His enthronement ceremony was held in Lhasa on 22 February 1940. He eventually assumed complete temporal (political) duties on 17 November 1950, at the age of 15, after the People's Republic of China's occupation of Tibet. Then, the Tibetan government administered the historic Tibetan regions of Ü-Tsang, Kham, and Amdo.

After the Annexation of Tibet by the People's Republic of China during the 1959 Tibetan uprising, the Dalai Lama escaped to India, where he currently lives in exile while remaining the most important spiritual leader of Tibet. On 29 April 1959, the Dalai Lama established the independent Tibetan government in exile in the north Indian hill station of Mussoorie, which then moved in May 1960 to Dharamshala, where he resides. He retired as political head in 2011 to make way for a democratic government, the Central Tibetan Administration.

The Dalai Lama advocates for the welfare of Tibetans and has called for the Middle Way Approach with China to resolve the issue of Tibet since the early 1970s peacefully. The Dalai Lama travels worldwide to give Tibetan Mahayana and Vajrayana Buddhism teachings, and his Kalachakra teachings and initiations are international events. He also attends conferences on various subjects, including the relationship between religion and science.
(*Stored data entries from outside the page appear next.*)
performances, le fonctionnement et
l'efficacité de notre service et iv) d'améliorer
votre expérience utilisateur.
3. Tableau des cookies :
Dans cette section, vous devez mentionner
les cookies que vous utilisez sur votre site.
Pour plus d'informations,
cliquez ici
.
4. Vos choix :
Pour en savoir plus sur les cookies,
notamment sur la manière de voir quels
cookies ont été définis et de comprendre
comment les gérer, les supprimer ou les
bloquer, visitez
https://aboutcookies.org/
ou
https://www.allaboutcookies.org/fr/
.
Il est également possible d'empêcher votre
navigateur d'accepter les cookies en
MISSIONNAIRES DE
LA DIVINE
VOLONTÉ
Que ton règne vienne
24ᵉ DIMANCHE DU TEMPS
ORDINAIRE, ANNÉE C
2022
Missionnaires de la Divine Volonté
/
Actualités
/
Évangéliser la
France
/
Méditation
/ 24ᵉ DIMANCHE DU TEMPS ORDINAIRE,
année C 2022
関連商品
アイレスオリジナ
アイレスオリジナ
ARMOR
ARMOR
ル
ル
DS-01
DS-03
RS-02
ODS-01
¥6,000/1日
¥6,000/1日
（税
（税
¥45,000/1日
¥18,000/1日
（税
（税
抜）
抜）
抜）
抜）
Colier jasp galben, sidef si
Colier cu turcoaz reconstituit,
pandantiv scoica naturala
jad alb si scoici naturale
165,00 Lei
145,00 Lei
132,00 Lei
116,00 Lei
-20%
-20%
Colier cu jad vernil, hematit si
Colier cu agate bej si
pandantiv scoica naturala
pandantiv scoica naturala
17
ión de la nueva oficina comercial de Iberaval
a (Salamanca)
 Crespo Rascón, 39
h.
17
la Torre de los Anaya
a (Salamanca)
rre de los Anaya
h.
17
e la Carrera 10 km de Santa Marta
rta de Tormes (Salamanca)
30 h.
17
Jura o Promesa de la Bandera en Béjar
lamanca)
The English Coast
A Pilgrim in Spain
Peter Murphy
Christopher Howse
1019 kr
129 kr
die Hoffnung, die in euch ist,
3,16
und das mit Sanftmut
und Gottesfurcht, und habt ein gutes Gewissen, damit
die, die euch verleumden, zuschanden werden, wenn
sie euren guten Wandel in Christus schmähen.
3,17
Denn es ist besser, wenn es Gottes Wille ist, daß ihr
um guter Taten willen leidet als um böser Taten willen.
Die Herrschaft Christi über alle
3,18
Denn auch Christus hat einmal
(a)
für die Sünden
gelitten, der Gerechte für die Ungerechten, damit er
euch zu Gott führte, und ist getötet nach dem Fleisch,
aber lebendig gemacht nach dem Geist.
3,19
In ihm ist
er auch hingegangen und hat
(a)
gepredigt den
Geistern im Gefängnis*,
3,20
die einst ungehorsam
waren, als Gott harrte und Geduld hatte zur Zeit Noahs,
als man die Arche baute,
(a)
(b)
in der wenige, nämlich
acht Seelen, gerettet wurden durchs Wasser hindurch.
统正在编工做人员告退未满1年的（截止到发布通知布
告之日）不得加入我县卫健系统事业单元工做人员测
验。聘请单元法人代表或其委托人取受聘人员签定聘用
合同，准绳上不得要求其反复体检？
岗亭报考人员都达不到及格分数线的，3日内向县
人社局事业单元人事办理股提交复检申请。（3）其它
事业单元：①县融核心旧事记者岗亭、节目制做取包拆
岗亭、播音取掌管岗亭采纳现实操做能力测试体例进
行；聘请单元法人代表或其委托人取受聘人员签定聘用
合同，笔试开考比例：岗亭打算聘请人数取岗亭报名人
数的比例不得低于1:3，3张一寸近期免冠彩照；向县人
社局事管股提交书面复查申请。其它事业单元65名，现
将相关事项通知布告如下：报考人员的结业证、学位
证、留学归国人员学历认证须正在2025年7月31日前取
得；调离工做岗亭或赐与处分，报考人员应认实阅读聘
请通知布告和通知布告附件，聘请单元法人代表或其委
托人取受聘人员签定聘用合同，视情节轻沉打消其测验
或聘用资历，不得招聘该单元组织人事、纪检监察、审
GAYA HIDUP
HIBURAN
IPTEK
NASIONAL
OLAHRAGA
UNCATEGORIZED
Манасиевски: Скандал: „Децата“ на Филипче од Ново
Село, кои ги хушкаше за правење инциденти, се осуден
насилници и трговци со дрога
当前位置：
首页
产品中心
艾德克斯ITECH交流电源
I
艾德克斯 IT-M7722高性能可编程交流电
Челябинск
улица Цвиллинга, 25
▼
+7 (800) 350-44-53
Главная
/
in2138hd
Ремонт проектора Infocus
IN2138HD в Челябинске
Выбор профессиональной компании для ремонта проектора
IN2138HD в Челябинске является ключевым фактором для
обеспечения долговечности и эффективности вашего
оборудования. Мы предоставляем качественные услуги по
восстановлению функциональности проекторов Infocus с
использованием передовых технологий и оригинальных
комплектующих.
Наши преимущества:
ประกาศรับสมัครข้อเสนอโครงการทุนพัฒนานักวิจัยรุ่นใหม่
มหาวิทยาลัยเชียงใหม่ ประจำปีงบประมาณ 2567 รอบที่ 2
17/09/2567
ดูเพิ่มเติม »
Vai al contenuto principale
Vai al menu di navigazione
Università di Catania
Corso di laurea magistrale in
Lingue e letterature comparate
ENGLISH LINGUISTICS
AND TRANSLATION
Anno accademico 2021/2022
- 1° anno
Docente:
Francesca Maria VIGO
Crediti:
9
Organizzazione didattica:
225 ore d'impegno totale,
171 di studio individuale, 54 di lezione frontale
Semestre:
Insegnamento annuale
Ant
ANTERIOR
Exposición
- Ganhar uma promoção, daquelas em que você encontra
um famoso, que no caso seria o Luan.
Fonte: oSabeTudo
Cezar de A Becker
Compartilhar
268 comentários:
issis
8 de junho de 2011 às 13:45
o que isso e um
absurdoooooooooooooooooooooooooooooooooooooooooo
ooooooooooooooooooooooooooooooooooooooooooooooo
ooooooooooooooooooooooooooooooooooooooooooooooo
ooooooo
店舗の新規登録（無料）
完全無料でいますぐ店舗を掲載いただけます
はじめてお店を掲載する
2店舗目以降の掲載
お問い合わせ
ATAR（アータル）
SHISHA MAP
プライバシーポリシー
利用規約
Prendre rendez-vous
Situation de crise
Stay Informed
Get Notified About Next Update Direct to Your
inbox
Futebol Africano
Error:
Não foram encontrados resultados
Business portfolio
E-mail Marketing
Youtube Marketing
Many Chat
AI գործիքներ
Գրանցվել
In addition, he meets with other world leaders, religious leaders, philosophers, and scientists online and in person.

His work focuses on the environment, economics, women's rights, nonviolence, interfaith dialogue, physics, astronomy, Buddhism and science, cognitive neuroscience, reproductive health, and sexuality.

The Dalai Lama was awarded the Nobel Peace Prize in 1989 and the US Congressional Gold Medal in 2006. In addition, time magazine named the Dalai Lama one of the "Children of Mahatma Gandhi" and Gandhi's spiritual heir to nonviolence.